Exercise aim =>
Rewrite every one of these items so that "city" becomes "town", keeping all other lines the same and omitting the pictures.

START

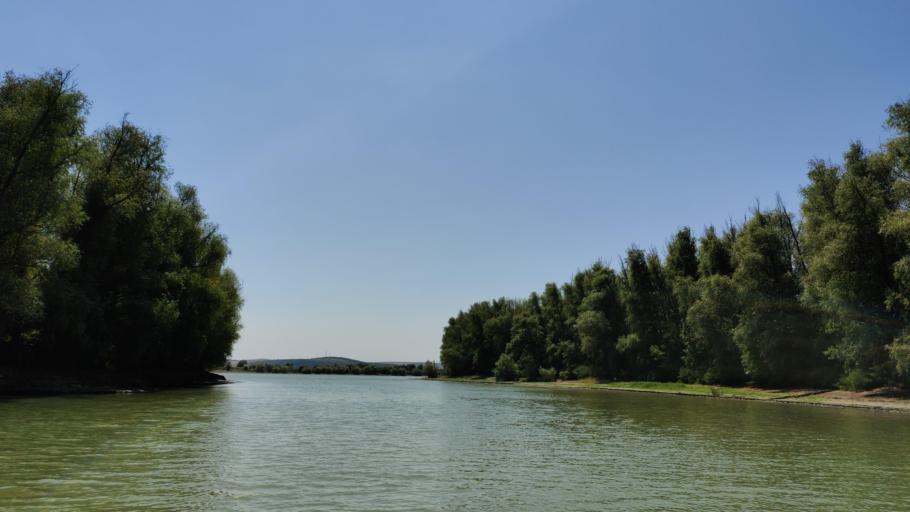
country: RO
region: Tulcea
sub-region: Municipiul Tulcea
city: Tulcea
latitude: 45.2066
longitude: 28.8536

END

Written answer =>
country: RO
region: Tulcea
sub-region: Municipiul Tulcea
town: Tulcea
latitude: 45.2066
longitude: 28.8536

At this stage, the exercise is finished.